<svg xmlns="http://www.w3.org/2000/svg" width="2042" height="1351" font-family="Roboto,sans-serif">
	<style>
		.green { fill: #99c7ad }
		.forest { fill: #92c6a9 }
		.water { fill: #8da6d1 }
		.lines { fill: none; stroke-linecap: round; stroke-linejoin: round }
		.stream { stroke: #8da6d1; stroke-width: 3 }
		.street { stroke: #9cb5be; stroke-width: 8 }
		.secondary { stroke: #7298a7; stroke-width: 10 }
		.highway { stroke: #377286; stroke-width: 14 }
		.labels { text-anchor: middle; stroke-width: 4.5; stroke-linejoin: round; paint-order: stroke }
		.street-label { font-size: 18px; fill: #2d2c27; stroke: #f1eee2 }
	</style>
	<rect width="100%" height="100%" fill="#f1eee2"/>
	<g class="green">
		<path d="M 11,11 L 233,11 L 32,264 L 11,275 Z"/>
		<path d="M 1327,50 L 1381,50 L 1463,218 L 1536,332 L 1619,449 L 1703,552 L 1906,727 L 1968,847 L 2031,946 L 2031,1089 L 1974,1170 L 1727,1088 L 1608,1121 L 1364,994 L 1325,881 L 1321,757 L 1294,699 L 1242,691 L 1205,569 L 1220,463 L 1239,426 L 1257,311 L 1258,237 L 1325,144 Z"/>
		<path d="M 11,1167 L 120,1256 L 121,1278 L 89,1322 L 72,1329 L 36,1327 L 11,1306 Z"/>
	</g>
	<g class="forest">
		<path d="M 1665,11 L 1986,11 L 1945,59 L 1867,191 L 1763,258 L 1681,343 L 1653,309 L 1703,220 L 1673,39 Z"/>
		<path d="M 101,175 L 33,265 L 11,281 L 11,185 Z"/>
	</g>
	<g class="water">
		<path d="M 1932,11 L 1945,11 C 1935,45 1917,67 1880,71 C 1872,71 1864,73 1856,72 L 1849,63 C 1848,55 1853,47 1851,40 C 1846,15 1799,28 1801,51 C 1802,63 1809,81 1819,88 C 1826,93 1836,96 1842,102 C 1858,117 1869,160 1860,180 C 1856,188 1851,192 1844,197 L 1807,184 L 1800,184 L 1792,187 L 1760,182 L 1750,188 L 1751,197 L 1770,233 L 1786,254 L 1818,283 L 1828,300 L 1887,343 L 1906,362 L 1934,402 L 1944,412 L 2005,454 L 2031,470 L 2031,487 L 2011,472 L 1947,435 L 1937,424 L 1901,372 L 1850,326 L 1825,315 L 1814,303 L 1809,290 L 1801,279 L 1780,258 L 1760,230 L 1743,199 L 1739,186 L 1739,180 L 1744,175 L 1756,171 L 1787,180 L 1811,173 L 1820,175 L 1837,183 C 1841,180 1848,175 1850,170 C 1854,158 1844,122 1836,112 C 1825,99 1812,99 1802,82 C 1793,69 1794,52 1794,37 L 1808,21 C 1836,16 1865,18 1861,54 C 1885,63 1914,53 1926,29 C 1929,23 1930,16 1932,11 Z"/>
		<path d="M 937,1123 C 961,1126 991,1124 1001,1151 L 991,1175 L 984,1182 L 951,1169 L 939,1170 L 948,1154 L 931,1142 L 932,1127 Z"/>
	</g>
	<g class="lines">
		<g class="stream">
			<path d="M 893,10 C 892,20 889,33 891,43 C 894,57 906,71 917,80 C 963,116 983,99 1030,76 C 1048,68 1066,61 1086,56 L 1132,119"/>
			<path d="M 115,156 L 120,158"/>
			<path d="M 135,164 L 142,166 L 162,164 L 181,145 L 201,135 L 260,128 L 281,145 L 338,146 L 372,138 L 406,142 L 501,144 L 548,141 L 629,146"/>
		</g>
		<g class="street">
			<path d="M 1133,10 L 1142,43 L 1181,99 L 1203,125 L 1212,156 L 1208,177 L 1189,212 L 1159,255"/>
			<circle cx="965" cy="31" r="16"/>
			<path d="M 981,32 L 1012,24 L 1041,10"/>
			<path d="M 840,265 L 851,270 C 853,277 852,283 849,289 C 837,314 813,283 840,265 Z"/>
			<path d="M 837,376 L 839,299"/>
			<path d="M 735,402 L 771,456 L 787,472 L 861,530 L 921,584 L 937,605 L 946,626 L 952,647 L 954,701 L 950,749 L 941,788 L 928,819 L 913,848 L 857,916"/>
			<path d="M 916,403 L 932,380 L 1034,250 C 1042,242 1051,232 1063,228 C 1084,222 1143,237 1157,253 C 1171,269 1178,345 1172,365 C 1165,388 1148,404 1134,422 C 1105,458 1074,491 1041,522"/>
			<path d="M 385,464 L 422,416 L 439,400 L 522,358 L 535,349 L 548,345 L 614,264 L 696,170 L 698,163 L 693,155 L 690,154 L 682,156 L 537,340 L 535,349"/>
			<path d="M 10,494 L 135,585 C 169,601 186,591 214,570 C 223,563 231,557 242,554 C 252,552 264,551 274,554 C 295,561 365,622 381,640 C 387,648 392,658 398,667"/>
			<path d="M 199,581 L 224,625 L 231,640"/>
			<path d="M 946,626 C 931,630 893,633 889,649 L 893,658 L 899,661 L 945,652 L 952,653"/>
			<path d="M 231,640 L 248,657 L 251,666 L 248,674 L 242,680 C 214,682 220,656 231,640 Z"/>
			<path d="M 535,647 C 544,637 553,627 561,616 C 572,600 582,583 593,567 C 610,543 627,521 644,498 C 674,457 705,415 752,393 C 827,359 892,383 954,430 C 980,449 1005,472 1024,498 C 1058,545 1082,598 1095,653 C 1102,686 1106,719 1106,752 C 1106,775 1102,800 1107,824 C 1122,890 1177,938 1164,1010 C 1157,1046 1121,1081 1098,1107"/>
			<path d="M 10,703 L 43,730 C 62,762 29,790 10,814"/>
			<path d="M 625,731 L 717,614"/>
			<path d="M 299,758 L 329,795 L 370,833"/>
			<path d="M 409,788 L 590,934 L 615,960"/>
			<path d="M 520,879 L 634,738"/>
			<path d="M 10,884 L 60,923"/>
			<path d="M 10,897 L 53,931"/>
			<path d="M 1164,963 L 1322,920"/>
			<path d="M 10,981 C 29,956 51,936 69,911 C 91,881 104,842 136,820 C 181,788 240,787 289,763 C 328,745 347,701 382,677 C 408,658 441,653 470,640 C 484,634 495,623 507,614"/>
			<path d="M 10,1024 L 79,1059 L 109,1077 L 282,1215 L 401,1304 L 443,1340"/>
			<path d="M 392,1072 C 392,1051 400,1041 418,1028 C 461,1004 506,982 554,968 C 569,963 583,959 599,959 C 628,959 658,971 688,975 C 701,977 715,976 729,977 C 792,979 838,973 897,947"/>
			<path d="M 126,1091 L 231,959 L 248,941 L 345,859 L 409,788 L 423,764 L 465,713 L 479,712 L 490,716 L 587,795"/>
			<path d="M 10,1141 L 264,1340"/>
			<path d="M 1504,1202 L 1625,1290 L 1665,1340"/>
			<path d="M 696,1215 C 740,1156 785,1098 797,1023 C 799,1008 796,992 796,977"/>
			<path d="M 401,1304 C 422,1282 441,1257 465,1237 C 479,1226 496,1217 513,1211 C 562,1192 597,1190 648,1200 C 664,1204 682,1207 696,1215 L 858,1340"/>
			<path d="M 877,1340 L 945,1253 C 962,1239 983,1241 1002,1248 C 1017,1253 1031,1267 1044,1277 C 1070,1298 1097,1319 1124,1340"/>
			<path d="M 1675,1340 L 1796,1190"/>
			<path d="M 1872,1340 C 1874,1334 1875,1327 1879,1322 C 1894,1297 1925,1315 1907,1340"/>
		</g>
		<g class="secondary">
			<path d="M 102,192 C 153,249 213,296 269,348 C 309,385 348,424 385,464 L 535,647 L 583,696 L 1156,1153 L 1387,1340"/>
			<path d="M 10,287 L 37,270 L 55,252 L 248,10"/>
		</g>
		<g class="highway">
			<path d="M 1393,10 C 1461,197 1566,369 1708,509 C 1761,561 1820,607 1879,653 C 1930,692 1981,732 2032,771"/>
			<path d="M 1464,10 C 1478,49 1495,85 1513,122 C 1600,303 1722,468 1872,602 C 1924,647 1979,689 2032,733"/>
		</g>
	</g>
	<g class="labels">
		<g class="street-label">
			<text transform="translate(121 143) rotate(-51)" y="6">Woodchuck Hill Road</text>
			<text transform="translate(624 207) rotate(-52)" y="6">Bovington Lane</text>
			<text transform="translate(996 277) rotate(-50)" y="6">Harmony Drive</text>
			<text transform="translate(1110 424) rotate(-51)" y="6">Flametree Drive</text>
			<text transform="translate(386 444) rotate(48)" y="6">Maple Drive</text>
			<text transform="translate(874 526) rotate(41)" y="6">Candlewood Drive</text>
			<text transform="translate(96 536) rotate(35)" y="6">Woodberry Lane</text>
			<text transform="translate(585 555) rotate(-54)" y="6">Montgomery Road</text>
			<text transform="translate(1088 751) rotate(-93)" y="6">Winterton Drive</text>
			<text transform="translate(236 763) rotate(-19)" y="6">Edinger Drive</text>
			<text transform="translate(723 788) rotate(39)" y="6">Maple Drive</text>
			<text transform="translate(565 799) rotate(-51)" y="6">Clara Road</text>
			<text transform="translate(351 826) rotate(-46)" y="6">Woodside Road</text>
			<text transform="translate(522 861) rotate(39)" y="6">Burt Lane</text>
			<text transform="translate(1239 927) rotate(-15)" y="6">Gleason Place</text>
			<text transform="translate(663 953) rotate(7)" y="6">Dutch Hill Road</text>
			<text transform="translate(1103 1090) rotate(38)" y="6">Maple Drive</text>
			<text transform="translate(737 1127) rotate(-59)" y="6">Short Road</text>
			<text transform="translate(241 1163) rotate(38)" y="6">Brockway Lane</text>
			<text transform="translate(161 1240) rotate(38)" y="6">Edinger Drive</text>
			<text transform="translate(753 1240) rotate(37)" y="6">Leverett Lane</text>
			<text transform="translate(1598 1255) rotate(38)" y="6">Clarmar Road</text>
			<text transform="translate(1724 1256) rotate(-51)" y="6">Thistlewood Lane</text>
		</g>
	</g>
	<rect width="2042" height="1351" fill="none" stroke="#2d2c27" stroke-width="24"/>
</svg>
★ ★ ★ ★
> [WHAT TO WORK ON]:
The expected output is every line of the records in which the string "Hill" appears.

> [RESPONSE AREA]:
			<text transform="translate(121 143) rotate(-51)" y="6">Woodchuck Hill Road</text>
			<text transform="translate(663 953) rotate(7)" y="6">Dutch Hill Road</text>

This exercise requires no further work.